| We have taken the liberty this month to add friends with whom we wanted to share our newsletter. As with all transmissions these days, this one doesn't have to be in your inbox. If you prefer not to have it sent every two months, just let us know and we will send no more. Thanks, CGM |
One Under Par
A Newsletter from KeyGolf ...January, 2002
wWishing All a Most Happy and Productive New Year - in Life and Golfw
Are There Any Useful Realities for Golf's Mental Game?
This issue of our newsletter is guaranteed to carry the sound of a tirade of the first order. Frankly, we are weary of the quality of what passes for "expert" information, advice and instruction that pervades the golf market when it come to the mental game. Up to this time (in space) we have resolved to be kind, generous, forgiving, tolerant, non-confrontational, even obsequious. But that time has now passed. We are too old to mess around anymore.

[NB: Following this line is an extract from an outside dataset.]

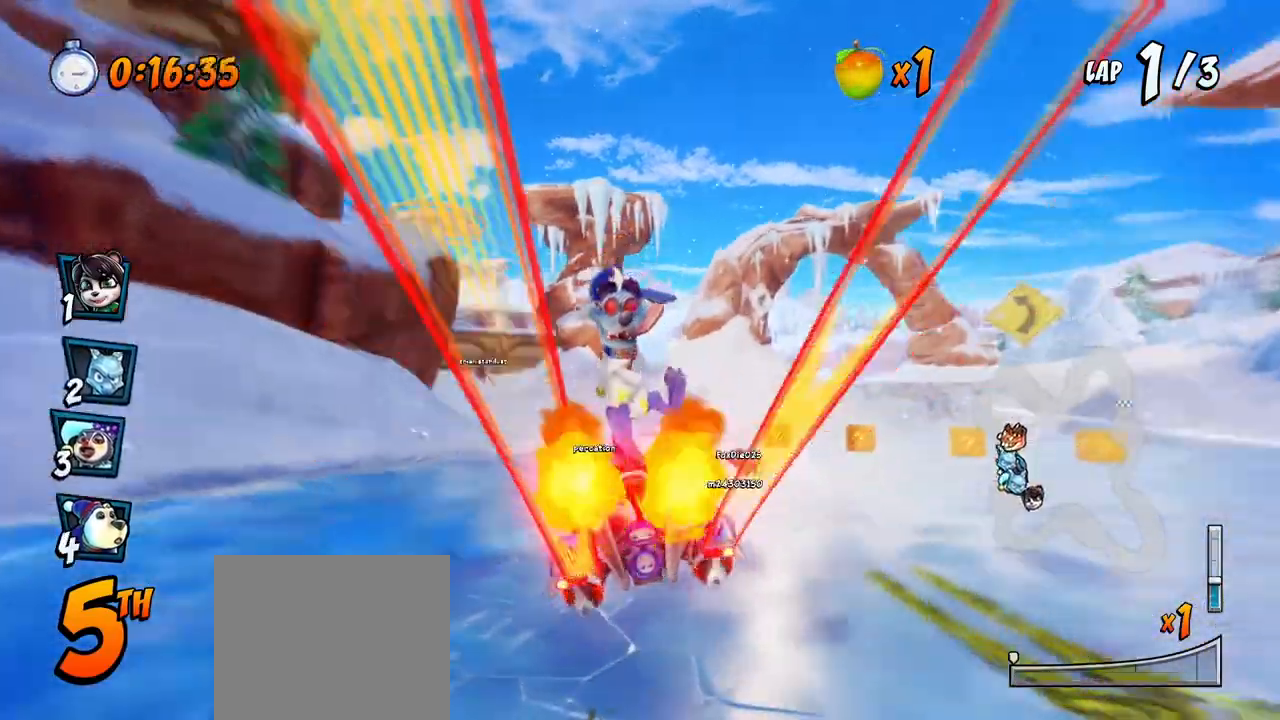
{"buttons": ["CROSS", "R2", "DPAD_RIGHT"], "left_stick": "center", "events": [[267, "DPAD_LEFT", "up"], [267, "DPAD_UP", "down"], [283, "DPAD_RIGHT", "down"], [283, "DPAD_UP", "up"]]}
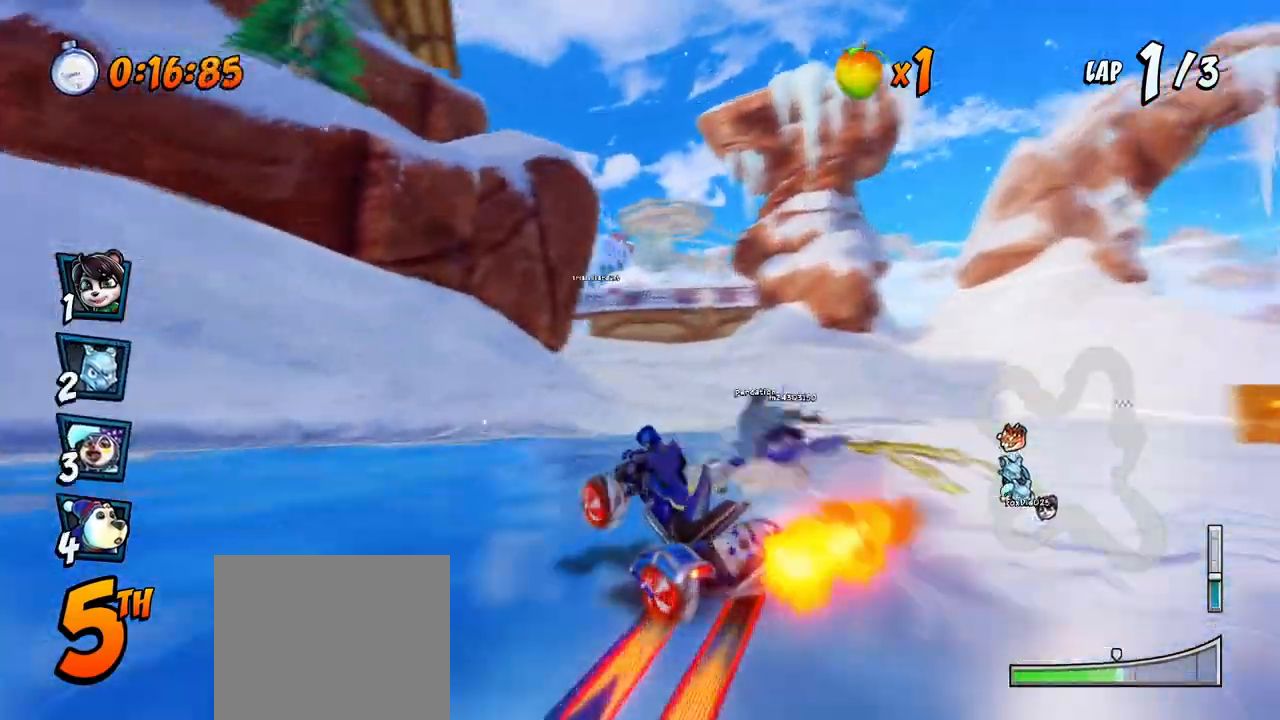
{"buttons": ["CROSS", "R2"], "left_stick": "center", "events": [[100, "DPAD_UP", "down"], [167, "DPAD_RIGHT", "up"], [183, "DPAD_LEFT", "down"], [333, "L1", "down"], [383, "R2", "up"], [450, "DPAD_LEFT", "up"], [450, "DPAD_UP", "up"], [450, "R2", "down"], [483, "L1", "up"]]}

The "press" aimed at the golf game is sadly lacking for certifiable documentation. There is little or no evidence of attachment to research. What little research we could find is at least suspect. The breach of principles in favor of unsupported opinion is everywhere. Maybe it's just literary license, but if it is, it doesn't belong in this arena. If the information era of golf is not already "way down the tubes," it is well on its way. If it is not lost, it is misplaced.
At KeyGolf, while we listen to strange sounds, we refuse to accept unsupported assertions billed as truth, even those that are praised as "prize-winning," "notable," the best ever," and "must have." And make no mistake. There is a lot of that around. More often than not, these are no more than old notions wrapped in new language. While they may not represent "snake oil," and may be OK as far as they go, at the very best, they are rehashes of old prep material. In other words, what is being presented as "vital" can be recognized as a variety of recycled inspirational approaches to "getting ready for battle." There is plenty of "On Your Mark, Get Ready" - but the "Go" part is missing. Even clues to the matter of how "Go" is shaped and activated, managed and developed are so hard to find that we haven't been able to locate them. In many cases, what we have found are skewered inaccuracies that distort both the original intent and meaning of one or more true principles. The residue of distortion leaves a core mystery full of wondering "How and Why." All that can possibly follow that is a whole lot of unwitting, misdirected readers.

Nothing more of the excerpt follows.